> WHAT THE TASK ASKS
In the records below, find the line containing "Widerrufsformular" and the line containing "Oğuzlar Haberleri". Give again exactly those lines and every line between them, omitting the pictures.

==*==

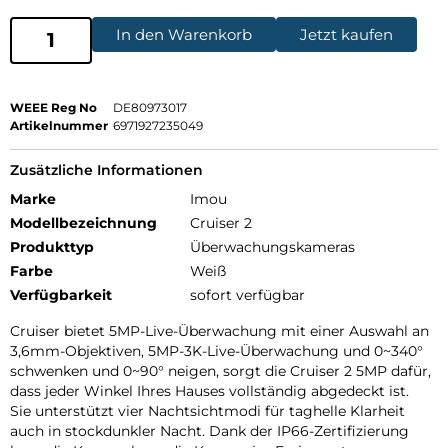
In den Warenkorb
Jetzt kaufen
WEEE Reg No
DE80973017
Artikelnummer
6971927235049
Zusätzliche Informationen
Marke
Imou
Modellbezeichnung
Cruiser 2
Produkttyp
Überwachungskameras
Farbe
Weiß
Verfügbarkeit
sofort verfügbar
Cruiser bietet 5MP-Live-Überwachung mit einer Auswahl an
3,6mm-Objektiven, 5MP-3K-Live-Überwachung und 0~340°
schwenken und 0~90° neigen, sorgt die Cruiser 2 5MP dafür,
dass jeder Winkel Ihres Hauses vollständig abgedeckt ist.
Sie unterstützt vier Nachtsichtmodi für taghelle Klarheit
auch in stockdunkler Nacht. Dank der IP66-Zertifizierung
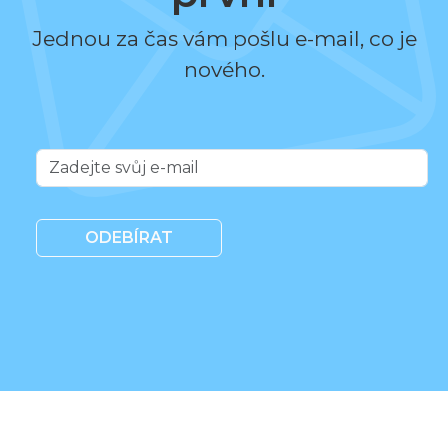
Jednou za čas vám pošlu e-mail, co je
nového.
ODEBÍRAT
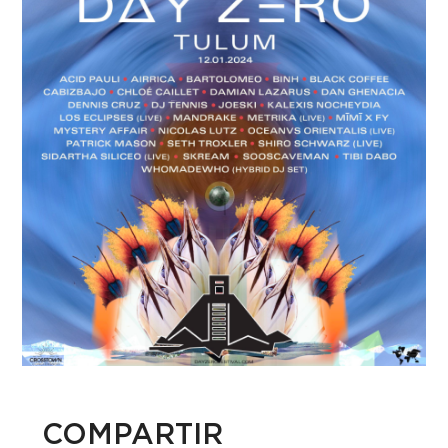
COMPARTIR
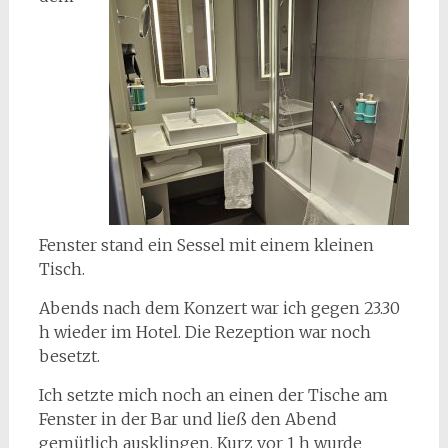
Fenster stand ein Sessel mit einem kleinen
Tisch.
Abends nach dem Konzert war ich gegen 23.30
h wieder im Hotel. Die Rezeption war noch
besetzt.
Ich setzte mich noch an einen der Tische am
Fenster in der Bar und ließ den Abend
gemütlich ausklingen. Kurz vor 1 h wurde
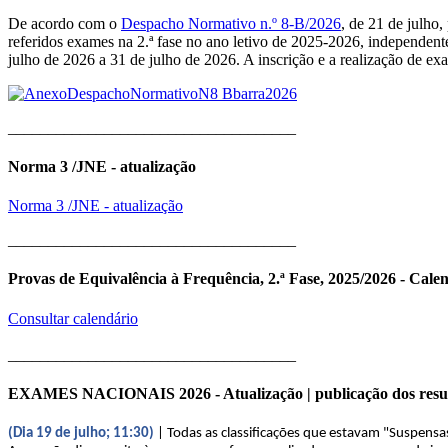
De acordo com o
Despacho Normativo n.º 8-B/2026
, de 21 de julho
referidos exames na 2.ª fase no ano letivo de 2025-2026, independent
julho de 2026 a 31 de julho de 2026. A inscrição e a realização de e
____________________________________
Norma 3 /JNE - atualização
Norma 3 /JNE - atualização
____________________________________
Provas de Equivalência à Frequência, 2.ª Fase, 2025/2026 - Cale
Consultar calendário
____________________________________
EXAMES NACIONAIS 2026 - Atualização | publicação dos resu
(Dia 19 de julho; 11:30)
| Todas as classificações que estavam "Suspensa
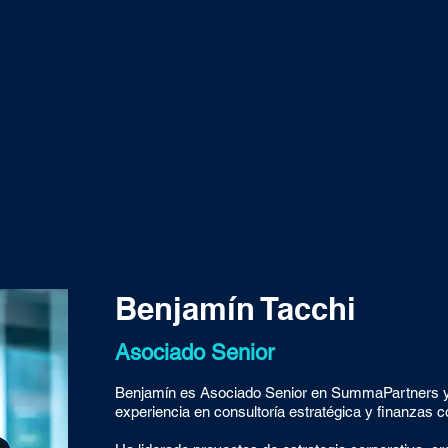
os de consultoría estratégica
Casos de éxito e insights
Nuestr
Benjamín Tacchi
Asociado Senior
Benjamín es Asociado Senior en SummaPartners y
experiencia en consultoría estratégica y finanzas c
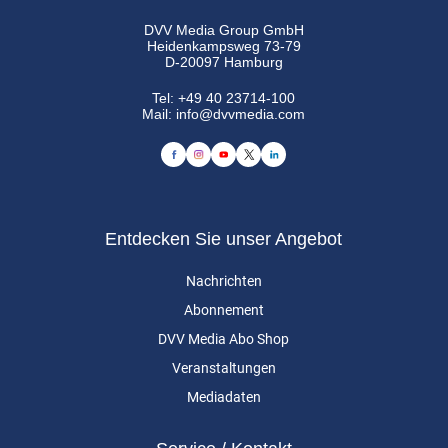
DVV Media Group GmbH
Heidenkampsweg 73-79
D-20097 Hamburg
Tel:
+49 40 23714-100
Mail:
info@dvvmedia.com
Entdecken Sie unser Angebot
Nachrichten
Abonnement
DVV Media Abo Shop
Veranstaltungen
Mediadaten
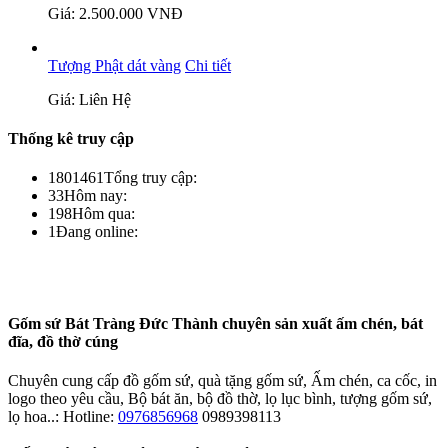
Giá: 2.500.000 VNĐ
Tượng Phật dát vàng
Chi tiết
Giá: Liên Hệ
Thống kê truy cập
1801461
Tổng truy cập:
33
Hôm nay:
198
Hôm qua:
1
Đang online:
Gốm sứ Bát Tràng Đức Thành chuyên sản xuất ấm chén, bát
đĩa, đồ thờ cúng
Chuyên cung cấp đồ gốm sứ, quà tặng gốm sứ, Ấm chén, ca cốc, in
logo theo yêu cầu, Bộ bát ăn, bộ đồ thờ, lọ lục bình, tượng gốm sứ,
lọ hoa..: Hotline:
0976856968
0989398113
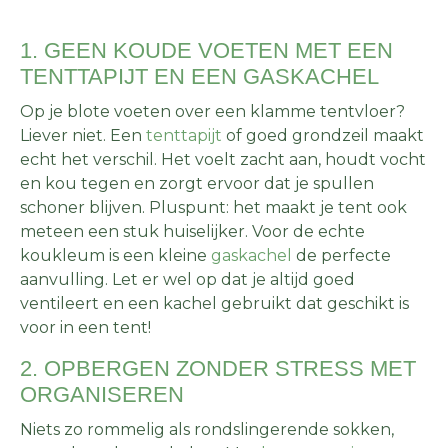
1. GEEN KOUDE VOETEN MET EEN
TENTTAPIJT EN EEN GASKACHEL
Op je blote voeten over een klamme tentvloer?
Liever niet. Een
tenttapijt
of goed grondzeil maakt
echt het verschil. Het voelt zacht aan, houdt vocht
en kou tegen en zorgt ervoor dat je spullen
schoner blijven. Pluspunt: het maakt je tent ook
meteen een stuk huiselijker. Voor de echte
koukleum is een kleine
gaskachel
de perfecte
aanvulling. Let er wel op dat je altijd goed
ventileert en een kachel gebruikt dat geschikt is
voor in een tent!
2. OPBERGEN ZONDER STRESS MET
ORGANISEREN
Niets zo rommelig als rondslingerende sokken,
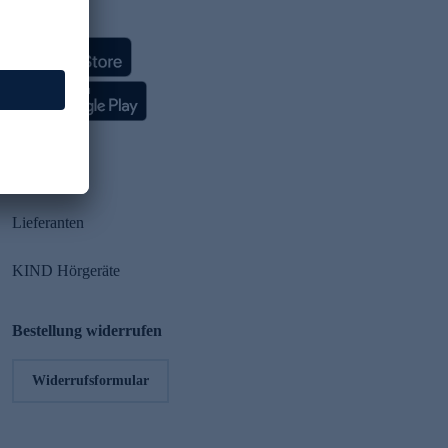
HSE App
Partner
Lieferanten
KIND Hörgeräte
Bestellung widerrufen
Widerrufsformular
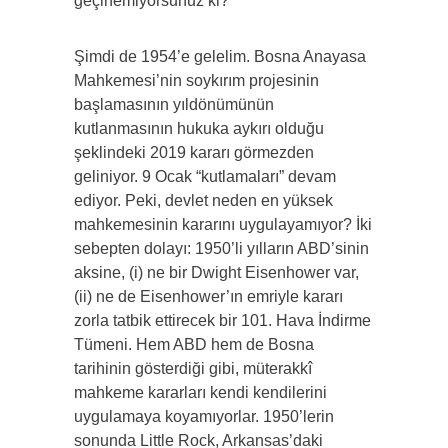
geçinemiyorsunuz ki?” ​​​​​​​
Şimdi de 1954’e gelelim. Bosna Anayasa
Mahkemesi’nin soykırım projesinin
başlamasının yıldönümünün
kutlanmasının hukuka aykırı olduğu
şeklindeki 2019 kararı görmezden
geliniyor. 9 Ocak “kutlamaları” devam
ediyor. Peki, devlet neden en yüksek
mahkemesinin kararını uygulayamıyor? İki
sebepten dolayı: 1950’li yılların ABD’sinin
aksine, (i) ne bir Dwight Eisenhower var,
(ii) ne de Eisenhower’ın emriyle kararı
zorla tatbik ettirecek bir 101. Hava İndirme
Tümeni. Hem ABD hem de Bosna
tarihinin gösterdiği gibi, müterakkî
mahkeme kararları kendi kendilerini
uygulamaya koyamıyorlar. 1950’lerin
sonunda Little Rock, Arkansas’daki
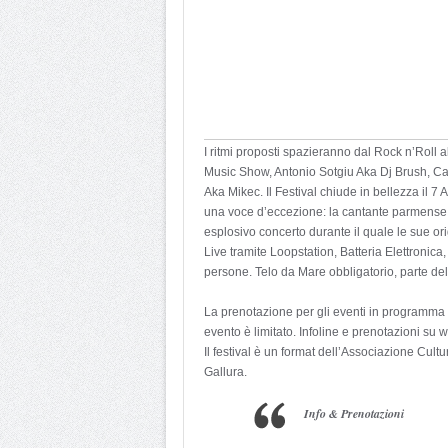
I ritmi proposti spazieranno dal Rock n’Roll a
Music Show, Antonio Sotgiu Aka Dj Brush, Ca
Aka Mikec. Il Festival chiude in bellezza il 
una voce d’eccezione: la cantante parmense 
esplosivo concerto durante il quale le sue or
Live tramite Loopstation, Batteria Elettronica
persone. Telo da Mare obbligatorio, parte dell
La prenotazione per gli eventi in programma è
evento è limitato. Infoline e prenotazioni su w
Il festival è un format dell’Associazione Cu
Gallura.
Info & Prenotazioni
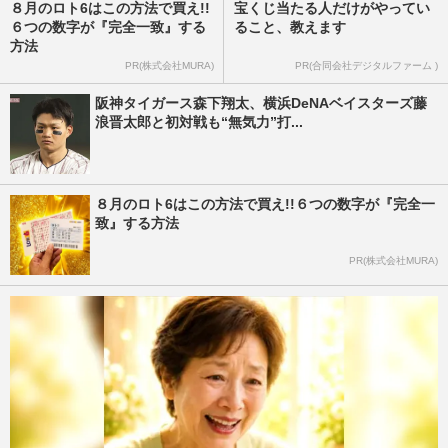
８月のロト6はこの方法で買え!!
宝くじ当たる人だけがやってい
６つの数字が『完全一致』する
ること、教えます
方法
PR(株式会社MURA)
PR(合同会社デジタルファーム )
阪神タイガース森下翔太、横浜DeNAベイスターズ藤
浪晋太郎と初対戦も“無気力”打...
８月のロト6はこの方法で買え!!６つの数字が『完全一
致』する方法
PR(株式会社MURA)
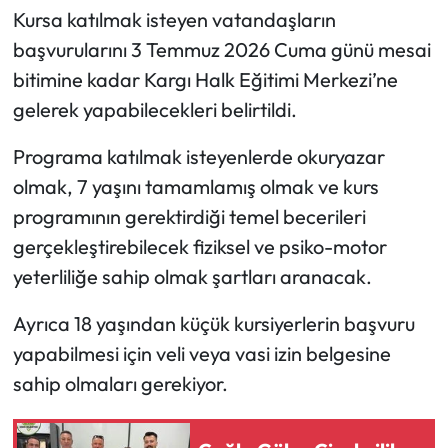
Kursa katılmak isteyen vatandaşların
Mecitözü Haberleri
başvurularını 3 Temmuz 2026 Cuma günü mesai
bitimine kadar Kargı Halk Eğitimi Merkezi’ne
Oğuzlar Haberleri
gelerek yapabilecekleri belirtildi.
Ortaköy Haberleri
Programa katılmak isteyenlerde okuryazar
olmak, 7 yaşını tamamlamış olmak ve kurs
Osmancık Haberleri
programının gerektirdiği temel becerileri
gerçekleştirebilecek fiziksel ve psiko-motor
Otomotiv
yeterliliğe sahip olmak şartları aranacak.
Resmi İlan
Ayrıca 18 yaşından küçük kursiyerlerin başvuru
yapabilmesi için veli veya vasi izin belgesine
Resmi Reklam
sahip olmaları gerekiyor.
Sağlık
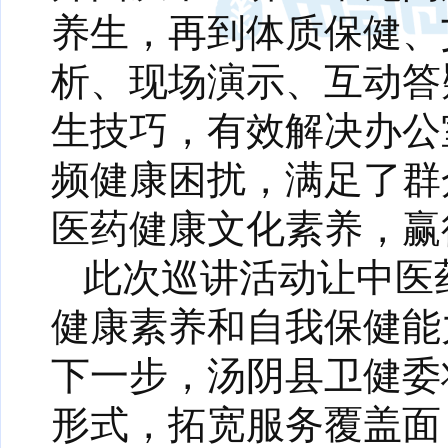
养生，再到体质保健、
析、现场演示、互动答
生技巧，有效解决办公
频健康困扰，满足了群
医药健康文化素养，赢
此次巡讲活动让中医
健康素养和自我保健能
下一步，汤阴县卫健委
形式，拓宽服务覆盖面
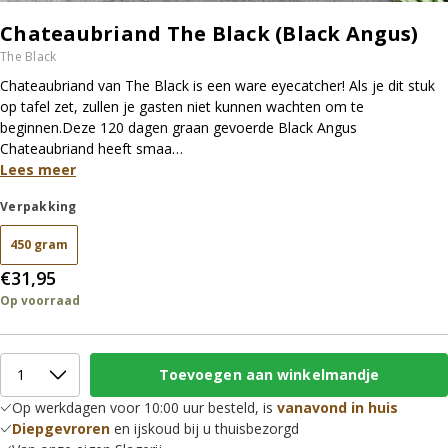
Chateaubriand The Black (Black Angus)
The Black
Chateaubriand van The Black is een ware eyecatcher! Als je dit stuk
op tafel zet, zullen je gasten niet kunnen wachten om te
beginnen.Deze 120 dagen graan gevoerde Black Angus
Chateaubriand heeft smaa…
Lees meer
Verpakking
450 gram
€31,95
Op voorraad
Op werkdagen voor 10:00 uur besteld, is
vanavond in huis
Diepgevroren
en ijskoud bij u thuisbezorgd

==*==

> OUTPUT OF THE EXERCISE
Widerrufsformular
geçinemiyorsunuz ki?” ​​​​​​​
Şimdi de 1954’e gelelim. Bosna Anayasa
Mahkemesi’nin soykırım projesinin
başlamasının yıldönümünün
kutlanmasının hukuka aykırı olduğu
şeklindeki 2019 kararı görmezden
geliniyor. 9 Ocak “kutlamaları” devam
ediyor. Peki, devlet neden en yüksek
mahkemesinin kararını uygulayamıyor? İki
sebepten dolayı: 1950’li yılların ABD’sinin
aksine, (i) ne bir Dwight Eisenhower var,
(ii) ne de Eisenhower’ın emriyle kararı
zorla tatbik ettirecek bir 101. Hava İndirme
Tümeni. Hem ABD hem de Bosna
tarihinin gösterdiği gibi, müterakkî
mahkeme kararları kendi kendilerini
uygulamaya koyamıyorlar. 1950’lerin
sonunda Little Rock, Arkansas’daki
I ritmi proposti spazieranno dal Rock n’Roll a
Music Show, Antonio Sotgiu Aka Dj Brush, Ca
Aka Mikec. Il Festival chiude in bellezza il 
una voce d’eccezione: la cantante parmense 
esplosivo concerto durante il quale le sue or
Live tramite Loopstation, Batteria Elettronica
persone. Telo da Mare obbligatorio, parte dell
La prenotazione per gli eventi in programma è
evento è limitato. Infoline e prenotazioni su w
Il festival è un format dell’Associazione Cu
Gallura.
Info & Prenotazioni
８月のロト6はこの方法で買え!!
宝くじ当たる人だけがやってい
６つの数字が『完全一致』する
ること、教えます
方法
PR(株式会社MURA)
PR(合同会社デジタルファーム )
阪神タイガース森下翔太、横浜DeNAベイスターズ藤
浪晋太郎と初対戦も“無気力”打...
８月のロト6はこの方法で買え!!６つの数字が『完全一
致』する方法
PR(株式会社MURA)
Kursa katılmak isteyen vatandaşların
Mecitözü Haberleri
başvurularını 3 Temmuz 2026 Cuma günü mesai
bitimine kadar Kargı Halk Eğitimi Merkezi’ne
Oğuzlar Haberleri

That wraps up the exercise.